Friday, February 11, 2011

ARTICLE - MONTREAL - HELPS CAPITAL REBUILD

CITY OF MONTREAL'S FIRST MISSION ARRIVES TO HELP CAPITAL REBUILD
(Montreal Gazette) - By James Mennie

Bureaucrats loaned. Local administration must be re-established

The first of 50 missions organized by the city of Montreal to help rebuild the earthquake-shattered municipal administration of Port-au-Prince has been on the ground in Haiti for the past week, a city hall spokesperson says.

"Right now they're in the process of organizing office space (for subsequent missions to work out of) and recruiting (local municipal) personnel," Bernard Larin said. "They will be there for the next month."

The missions -which will see city of Montreal personnel sent to Port-au-Prince over the next two years to assist with rebuilding and the re-establishment of a municipal bureaucracy in the Haitian capital -are part of a larger program announced last month that will see the Canadian Federation of Municipalities and the Union des municipalites du Quebec provide their expertise to the battered municipal governments of Gressier, Leogane, Petit-Goave and Grand-Goave.

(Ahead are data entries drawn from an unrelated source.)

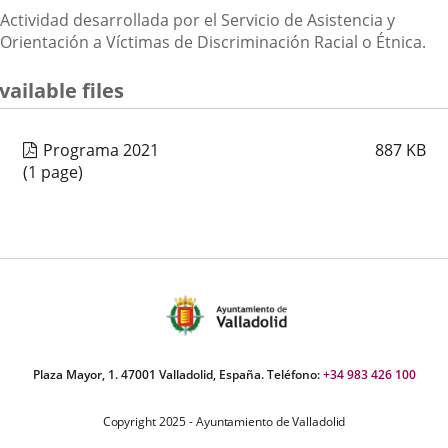
Actividad desarrollada por el Servicio de Asistencia y
Orientación a Víctimas de Discriminación Racial o Étnica.
vailable files
Programa 2021
887
KB
(1 page)
Plaza Mayor, 1. 47001 Valladolid, España. Teléfono:
+34 983 426 100
Copyright 2025 - Ayuntamiento de Valladolid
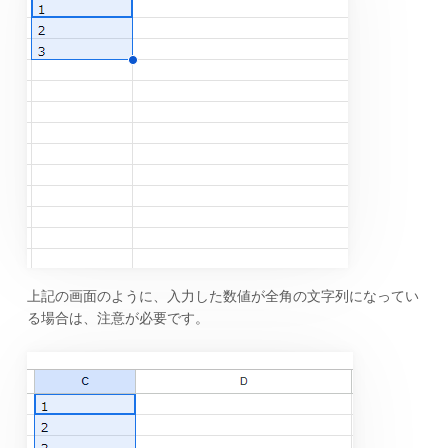
上記の画面のように、入力した数値が全角の文字列になってい
る場合は、注意が必要です。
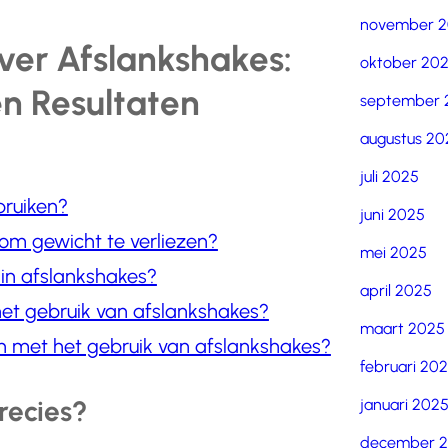
november 
ver Afslankshakes:
oktober 20
n Resultaten
september 
augustus 20
juli 2025
bruiken?
juni 2025
 om gewicht te verliezen?
mei 2025
 in afslankshakes?
april 2025
het gebruik van afslankshakes?
maart 2025
en met het gebruik van afslankshakes?
februari 20
recies?
januari 202
december 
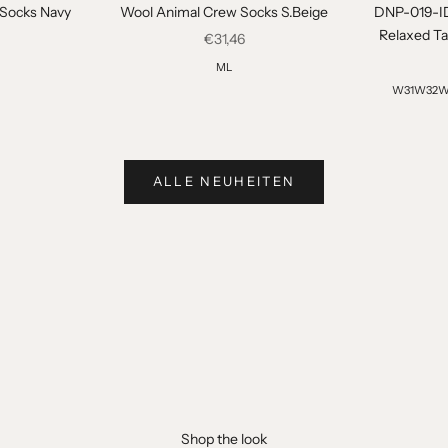
Socks Navy
Wool Animal Crew Socks S.Beige
DNP-019-ID
Relaxed Ta
t
Angebot
€31,46
M
L
W31
W32
W
ALLE NEUHEITEN
Shop the look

The total plan will cost $9 million over two years, much of it coming from the Canadian International Development Agency. Montreal's financial contribution will come in the form of $1.2 million in salaries paid while its employees are on assignment in Haiti. Larin said all employees assigned to the mission are doing so on a voluntary basis, and their main tasks will be to assist in the planning of urban and economic development, establishing a housing plan and restoring infrastructure.

The announcement of Montreal's aid to Port-au-Prince was made a week before the controversial return to Haiti of ousted dictator Jean-Claude Duvalier.

However, Larin said Duvalier's arrival was unlikely to have any effect on Montreal's missions.
"It changes nothing," he said, "Their work is at the level of the city, not the country, and our relations with the administration of Port-au-Prince are very good."

The experts and bureaucrats who will be sent to Port-au-Prince over the next two years are not the first city employees assigned to assist Haiti. Since 1995, the Montreal police department has fielded a contingent of officers to ensure security and train local police.